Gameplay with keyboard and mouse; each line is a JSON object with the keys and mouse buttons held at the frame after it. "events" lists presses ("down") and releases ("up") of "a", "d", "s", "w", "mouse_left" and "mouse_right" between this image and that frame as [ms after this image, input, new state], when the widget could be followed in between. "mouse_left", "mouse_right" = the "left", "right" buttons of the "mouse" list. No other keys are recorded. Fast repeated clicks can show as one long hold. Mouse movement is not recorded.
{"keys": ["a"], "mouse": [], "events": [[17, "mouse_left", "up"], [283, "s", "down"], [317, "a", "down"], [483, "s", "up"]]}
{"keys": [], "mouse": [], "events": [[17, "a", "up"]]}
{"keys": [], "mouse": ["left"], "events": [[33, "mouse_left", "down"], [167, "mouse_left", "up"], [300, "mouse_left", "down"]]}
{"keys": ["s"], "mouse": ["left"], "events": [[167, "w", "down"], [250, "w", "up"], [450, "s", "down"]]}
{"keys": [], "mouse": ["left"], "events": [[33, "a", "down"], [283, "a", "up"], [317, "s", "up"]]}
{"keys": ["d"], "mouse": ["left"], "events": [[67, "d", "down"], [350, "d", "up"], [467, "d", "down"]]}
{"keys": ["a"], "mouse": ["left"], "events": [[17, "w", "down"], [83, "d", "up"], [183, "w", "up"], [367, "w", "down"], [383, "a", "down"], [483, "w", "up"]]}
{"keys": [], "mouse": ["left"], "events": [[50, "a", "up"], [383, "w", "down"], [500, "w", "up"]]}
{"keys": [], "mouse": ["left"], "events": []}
● ● ● ● ●
Work order ▸
Your reply should match the data above exactly, line for line.

Exercise result ▸
Gameplay with keyboard and mouse; each line is a JSON object with the keys and mouse buttons held at the frame after it. "events" lists presses ("down") and releases ("up") of "a", "d", "s", "w", "mouse_left" and "mouse_right" between this image and that frame as [ms after this image, input, new state], when the widget could be followed in between. "mouse_left", "mouse_right" = the "left", "right" buttons of the "mouse" list. No other keys are recorded. Fast repeated clicks can show as one long hold. Mouse movement is not recorded.
{"keys": ["a"], "mouse": [], "events": [[17, "mouse_left", "up"], [283, "s", "down"], [317, "a", "down"], [483, "s", "up"]]}
{"keys": [], "mouse": [], "events": [[17, "a", "up"]]}
{"keys": [], "mouse": ["left"], "events": [[33, "mouse_left", "down"], [167, "mouse_left", "up"], [300, "mouse_left", "down"]]}
{"keys": ["s"], "mouse": ["left"], "events": [[167, "w", "down"], [250, "w", "up"], [450, "s", "down"]]}
{"keys": [], "mouse": ["left"], "events": [[33, "a", "down"], [283, "a", "up"], [317, "s", "up"]]}
{"keys": ["d"], "mouse": ["left"], "events": [[67, "d", "down"], [350, "d", "up"], [467, "d", "down"]]}
{"keys": ["a"], "mouse": ["left"], "events": [[17, "w", "down"], [83, "d", "up"], [183, "w", "up"], [367, "w", "down"], [383, "a", "down"], [483, "w", "up"]]}
{"keys": [], "mouse": ["left"], "events": [[50, "a", "up"], [383, "w", "down"], [500, "w", "up"]]}
{"keys": [], "mouse": ["left"], "events": []}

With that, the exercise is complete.